Evaluation of early-stage dissolution of spent NdFeB permanent magnets in organic acids by in-situ quantitative reflected light microscopy

Abstract

A hyphenated optical-electrochemical set-up was used to investigate the early-stage dissolution mechanism of NdFeB permanent magnets immersed in acetic, citric, and formic acids at concentrations of 0.01 and 0.1 M. This approach enabled a direct correlation between quantifiable surface changes and dissolution behaviour under open-circuit potential (OCP) conditions. Despite minimal OCP variation (180 mV) across all conditions and rapid stabilisation within approximately 300 s, significant optically-detectable surface changes continued throughout the measurement period (1 h). This emphasises that surface dissolution kinetics, rather than thermodynamics, predominantly control the early-stage dissolution of NdFeB. Kinetic parameters obtained by fitting mean activity-level curves with a sigmoidal model revealed that higher acid concentrations result in shorter induction periods and faster surface activation.

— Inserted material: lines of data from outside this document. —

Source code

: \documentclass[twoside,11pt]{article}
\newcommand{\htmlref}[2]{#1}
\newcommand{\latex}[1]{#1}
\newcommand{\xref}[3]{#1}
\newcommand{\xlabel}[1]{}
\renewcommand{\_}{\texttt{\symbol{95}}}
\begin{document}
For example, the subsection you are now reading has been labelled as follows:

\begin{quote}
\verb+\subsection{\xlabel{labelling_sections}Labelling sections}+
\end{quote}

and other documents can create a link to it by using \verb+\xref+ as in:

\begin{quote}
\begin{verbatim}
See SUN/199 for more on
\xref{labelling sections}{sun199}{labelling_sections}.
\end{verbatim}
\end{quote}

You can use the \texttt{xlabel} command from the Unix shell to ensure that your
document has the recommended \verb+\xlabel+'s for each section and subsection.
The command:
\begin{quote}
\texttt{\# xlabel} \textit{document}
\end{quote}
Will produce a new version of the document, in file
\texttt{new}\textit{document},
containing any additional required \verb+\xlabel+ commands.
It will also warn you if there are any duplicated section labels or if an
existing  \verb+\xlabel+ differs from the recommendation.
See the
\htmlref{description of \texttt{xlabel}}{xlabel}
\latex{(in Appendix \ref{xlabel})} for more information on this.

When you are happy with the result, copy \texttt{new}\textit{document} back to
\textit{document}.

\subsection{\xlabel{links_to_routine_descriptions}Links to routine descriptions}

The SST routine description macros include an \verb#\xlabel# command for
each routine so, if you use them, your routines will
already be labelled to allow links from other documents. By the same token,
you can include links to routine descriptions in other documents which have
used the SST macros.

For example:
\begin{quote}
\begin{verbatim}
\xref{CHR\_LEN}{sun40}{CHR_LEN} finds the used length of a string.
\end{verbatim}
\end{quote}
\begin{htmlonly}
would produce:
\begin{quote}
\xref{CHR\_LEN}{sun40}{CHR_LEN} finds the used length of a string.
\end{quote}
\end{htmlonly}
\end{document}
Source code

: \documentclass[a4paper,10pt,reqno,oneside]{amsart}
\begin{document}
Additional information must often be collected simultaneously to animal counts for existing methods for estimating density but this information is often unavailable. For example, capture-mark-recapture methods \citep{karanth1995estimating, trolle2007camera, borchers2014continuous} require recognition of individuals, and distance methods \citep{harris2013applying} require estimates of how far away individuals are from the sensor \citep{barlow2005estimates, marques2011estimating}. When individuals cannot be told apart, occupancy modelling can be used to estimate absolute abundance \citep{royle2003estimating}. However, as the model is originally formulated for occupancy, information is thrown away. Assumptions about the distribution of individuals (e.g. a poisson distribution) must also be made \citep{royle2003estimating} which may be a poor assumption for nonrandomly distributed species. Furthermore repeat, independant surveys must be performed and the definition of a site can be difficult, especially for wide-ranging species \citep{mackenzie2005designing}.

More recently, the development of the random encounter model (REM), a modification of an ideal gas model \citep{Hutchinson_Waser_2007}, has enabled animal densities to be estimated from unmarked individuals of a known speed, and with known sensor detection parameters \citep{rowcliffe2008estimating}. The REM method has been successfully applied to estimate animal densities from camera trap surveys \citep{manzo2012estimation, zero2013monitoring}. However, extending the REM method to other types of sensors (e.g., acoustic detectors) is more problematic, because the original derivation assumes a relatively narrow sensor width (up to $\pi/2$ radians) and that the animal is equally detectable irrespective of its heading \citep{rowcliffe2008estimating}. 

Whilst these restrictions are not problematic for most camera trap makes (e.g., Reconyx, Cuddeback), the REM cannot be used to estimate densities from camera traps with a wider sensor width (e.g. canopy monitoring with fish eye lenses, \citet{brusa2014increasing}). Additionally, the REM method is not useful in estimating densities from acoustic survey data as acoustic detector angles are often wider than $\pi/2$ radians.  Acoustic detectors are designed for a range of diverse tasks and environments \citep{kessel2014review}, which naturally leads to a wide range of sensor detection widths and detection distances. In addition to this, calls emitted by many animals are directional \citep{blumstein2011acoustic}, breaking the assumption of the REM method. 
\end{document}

In-situ optical analysis indicated a consistent dissolution mechanism characterised initially by localised activation, followed by the progressive expansion of active sites across the surface. Post-immersion analysis confirmed preferential dissolution of rare-earth-rich phases at grain boundaries and triple points, alongside intragranular dissolution observed in 0.01 M citric acid. Among the tested conditions, dilute citric acid (0.01 M) emerges as particularly suitable medium for practical control, as its relatively long induction period (∼1378 s) allows monitoring and controlling local dissolution before rapid surface activation begins. The combined optical-electrochemical approach also revealed that, while rare-earth-rich sites are preferentially activated, early signs of matrix activation are detectable, underscoring the value of in-situ optical analysis for advancing process control in NdFeB recycling.